• Y
    mm: multi-gen LRU: minimal implementation · 9323b417
    Yu Zhao 提交于
    mainline inclusion
    from mainline-v6.1-rc1
    commit ac35a490
    category: feature
    bugzilla: https://gitee.com/openeuler/open-source-summer/issues/I55Z0L
    CVE: NA
    Reference: https://android-review.googlesource.com/c/kernel/common/+/2050911/10
    
    ----------------------------------------------------------------------
    
    To avoid confusion, the terms "promotion" and "demotion" will be
    applied to the multi-gen LRU, as a new convention; the terms
    "activation" and "deactivation" will be applied to the active/inactive
    LRU, as usual.
    
    The aging produces young generations. Given an lruvec, it increments
    max_seq when max_seq-min_seq+1 approaches MIN_NR_GENS. The aging
    promotes hot pages to the youngest generation when it finds them
    accessed through page tables; the demotion of cold pages happens
    consequently when it increments max_seq. The aging has the complexity
    O(nr_hot_pages), since it is only interested in hot pages. Promotion
    in the aging path does not require any LRU list operations, only the
    updates of the gen counter and lrugen->nr_pages[]; demotion, unless as
    the result of the increment of max_seq, requires LRU list operations,
    e.g., lru_deactivate_fn().
    
    The eviction consumes old generations. Given an lruvec, it increments
    min_seq when the lists indexed by min_seq%MAX_NR_GENS become empty. A
    feedback loop modeled after the PID controller monitors refaults over
    anon and file types and decides which type to evict when both types
    are available from the same generation.

Labeled region data
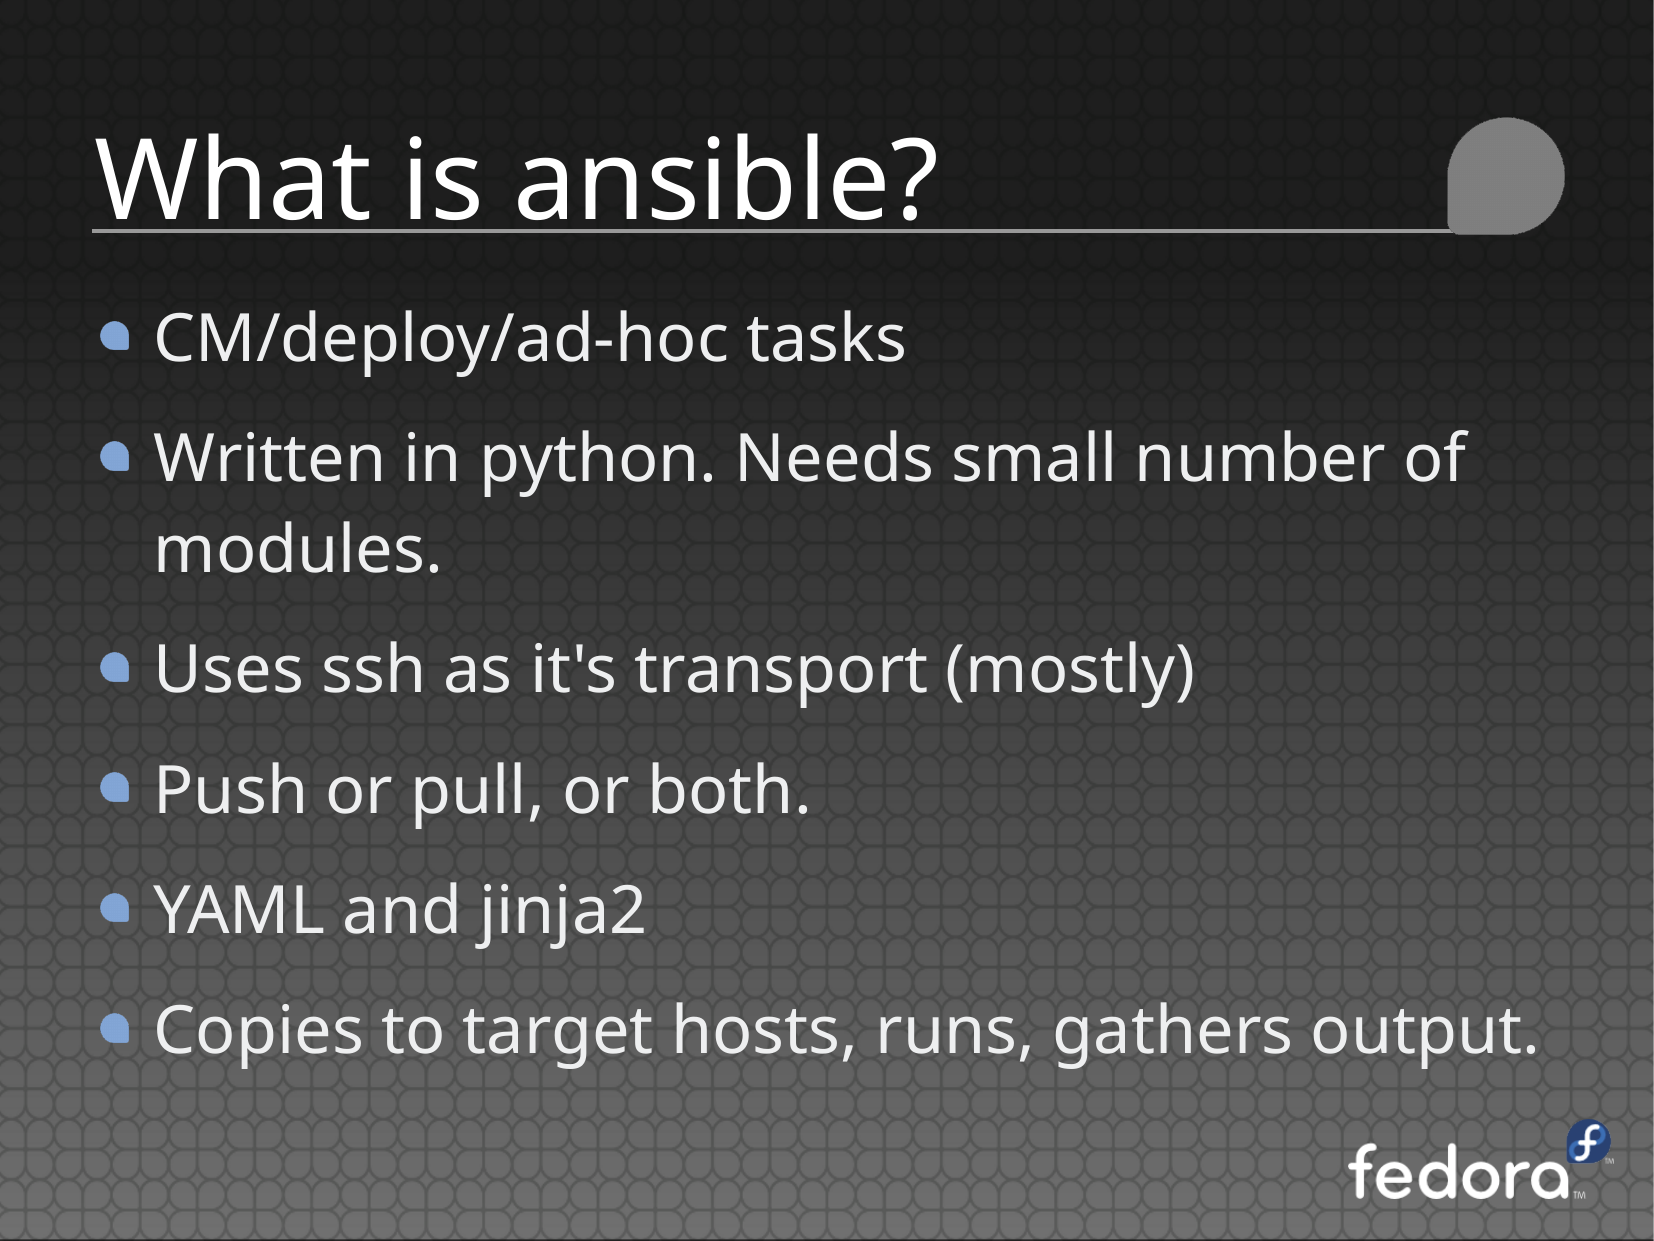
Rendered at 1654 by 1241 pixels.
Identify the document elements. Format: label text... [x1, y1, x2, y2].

title What is ansible? [94, 100, 1426, 251]
picture [0, 0, 1654, 1241]
list CM/deploy/ad-hoc tasks Written in python. Needs small number of modules. Uses ssh as it's transport (mostly) Push or pull, or both. YAML and jinja2 Copies to target hosts, runs, gathers output. [82, 290, 1571, 1094]
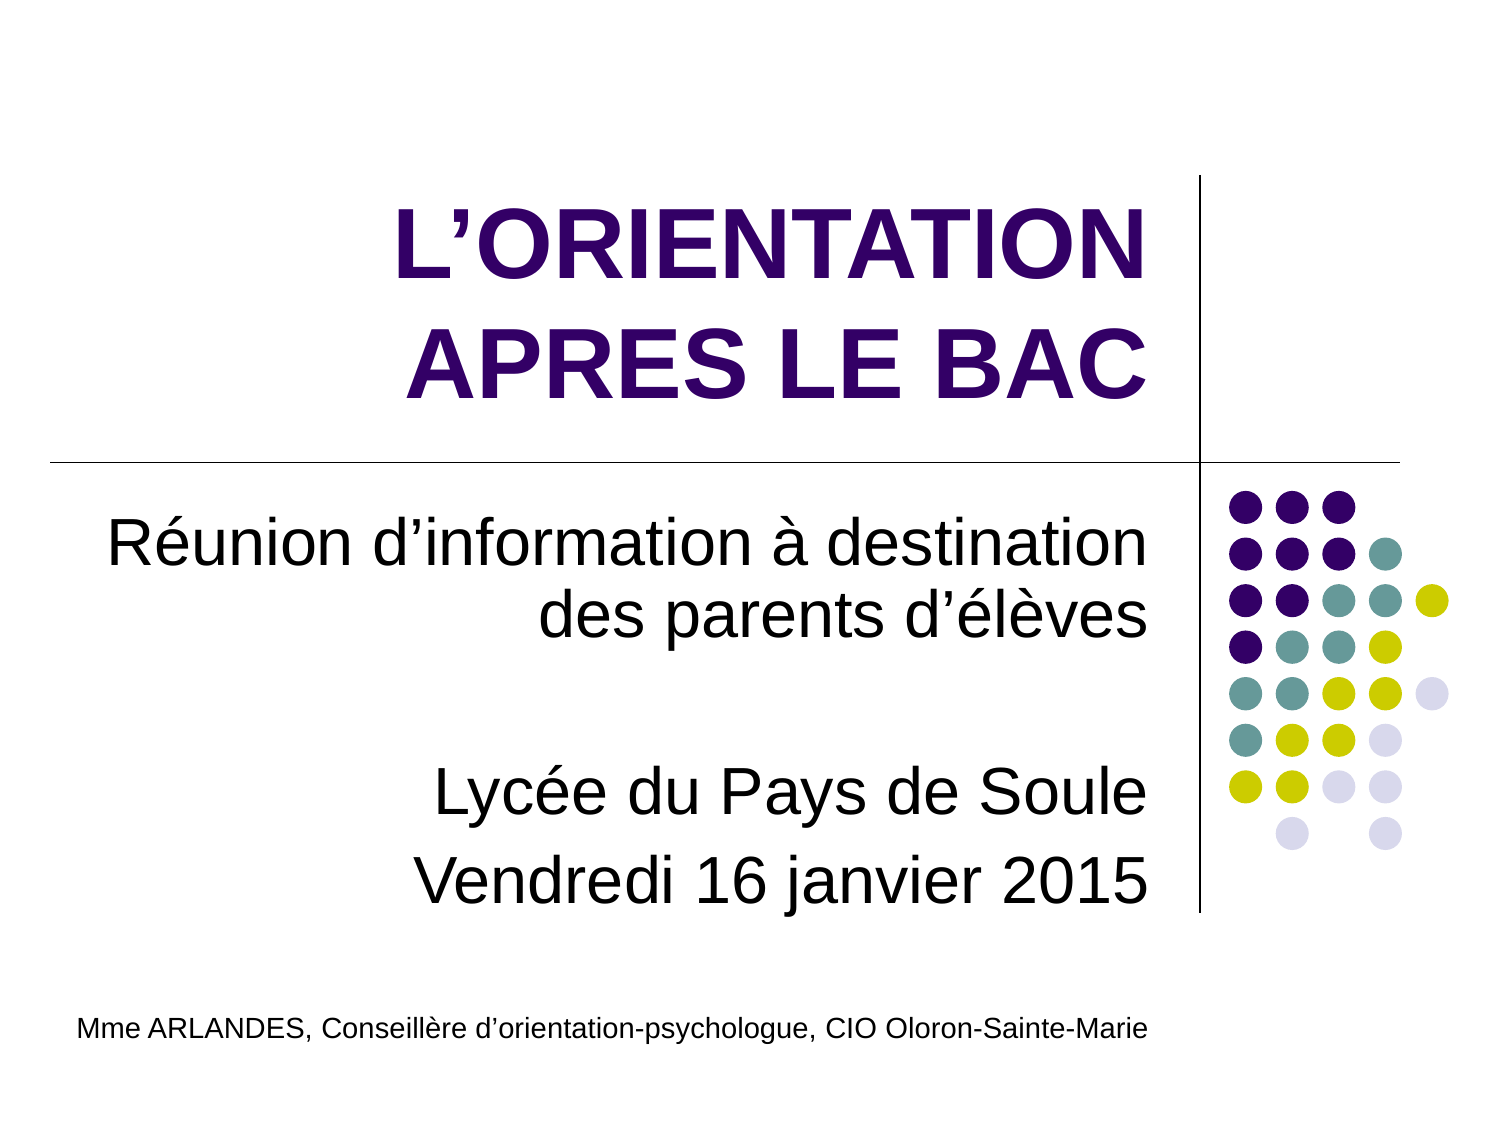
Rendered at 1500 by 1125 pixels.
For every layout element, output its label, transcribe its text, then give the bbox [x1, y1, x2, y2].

title L’ORIENTATION APRES LE BAC [51, 76, 1165, 427]
subtitle Réunion d’information à destination des parents d’élèves Lycée du Pays de Soule Vendredi 16 janvier 2015 Mme ARLANDES, Conseillère d’orientation-psychologue, CIO Oloron-Sainte-Marie [53, 500, 1165, 1083]
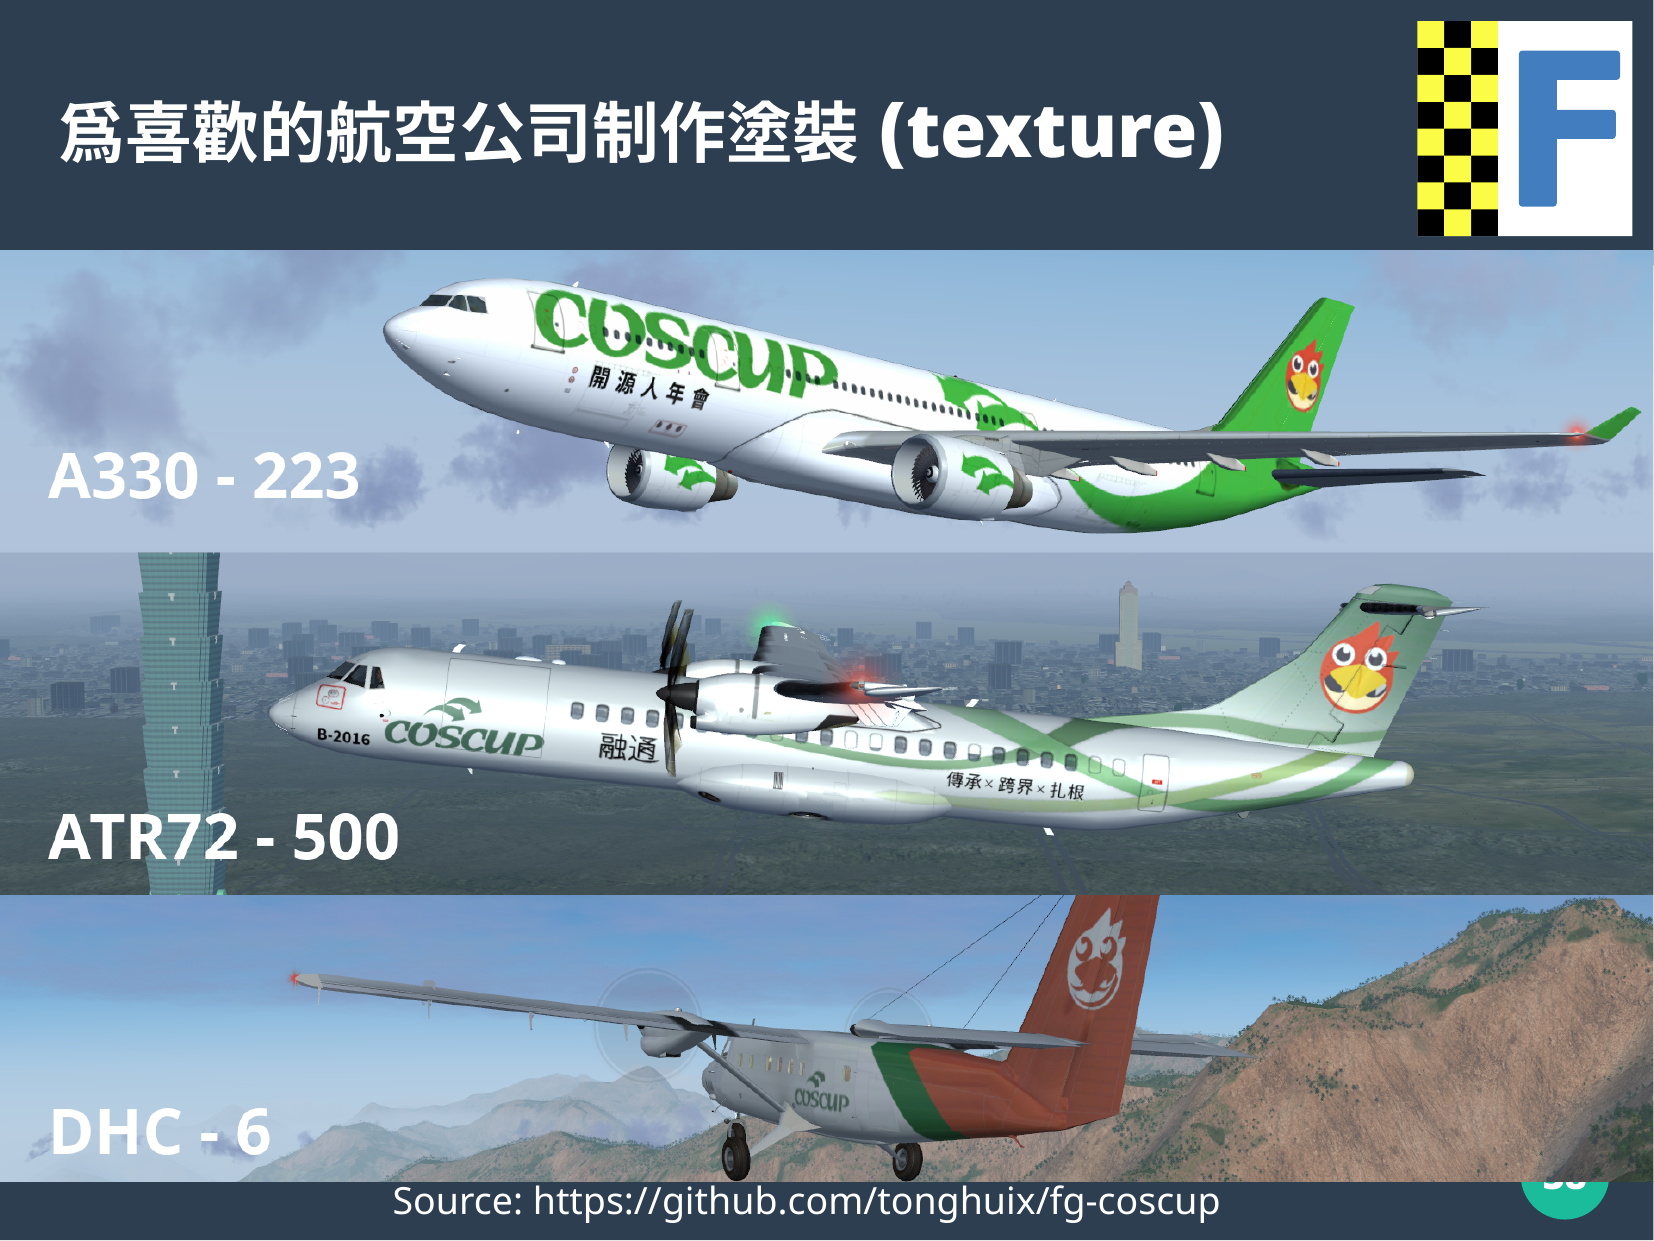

◆ Direction A
In one to three sentences, state why the multi-gen LRU description gives the aging a complexity of O(nr_hot_pages).
◆ Direction B
Resume the multi-gen LRU description after its final sentence.
This data has no connection to the multi-gen LRU description.

◆ Exercise response A
The aging has a complexity of O(nr_hot_pages) because it is only interested in hot pages. It promotes the hot pages it finds accessed through page tables, and the demotion of cold pages happens as a consequence when it increments max_seq.

◆ Exercise response B
    Each generation is divided into multiple tiers. Tiers represent
    different ranges of numbers of accesses through file descriptors. A
    page accessed N times through file descriptors is in tier
    order_base_2(N). Tiers do not have dedicated lrugen->lists[], only
    bits in page->flags. In contrast to moving across generations, which
    requires the LRU lock, moving across tiers only involves operations on
    page->flags. The feedback loop also monitors refaults over all tiers
    and decides when to protect pages in which tiers (N>1), using the
    first tier (N=0,1) as a baseline. The first tier contains single-use
    unmapped clean pages, which are most likely the best choices. The
    eviction moves a page to the next generation, i.e., min_seq+1, if the
    feedback loop decides so. This approach has the following advantages:
    1. It removes the cost of activation in the buffered access path by
       inferring whether pages accessed multiple times through file
       descriptors are statistically hot and thus worth protecting in the
       eviction path.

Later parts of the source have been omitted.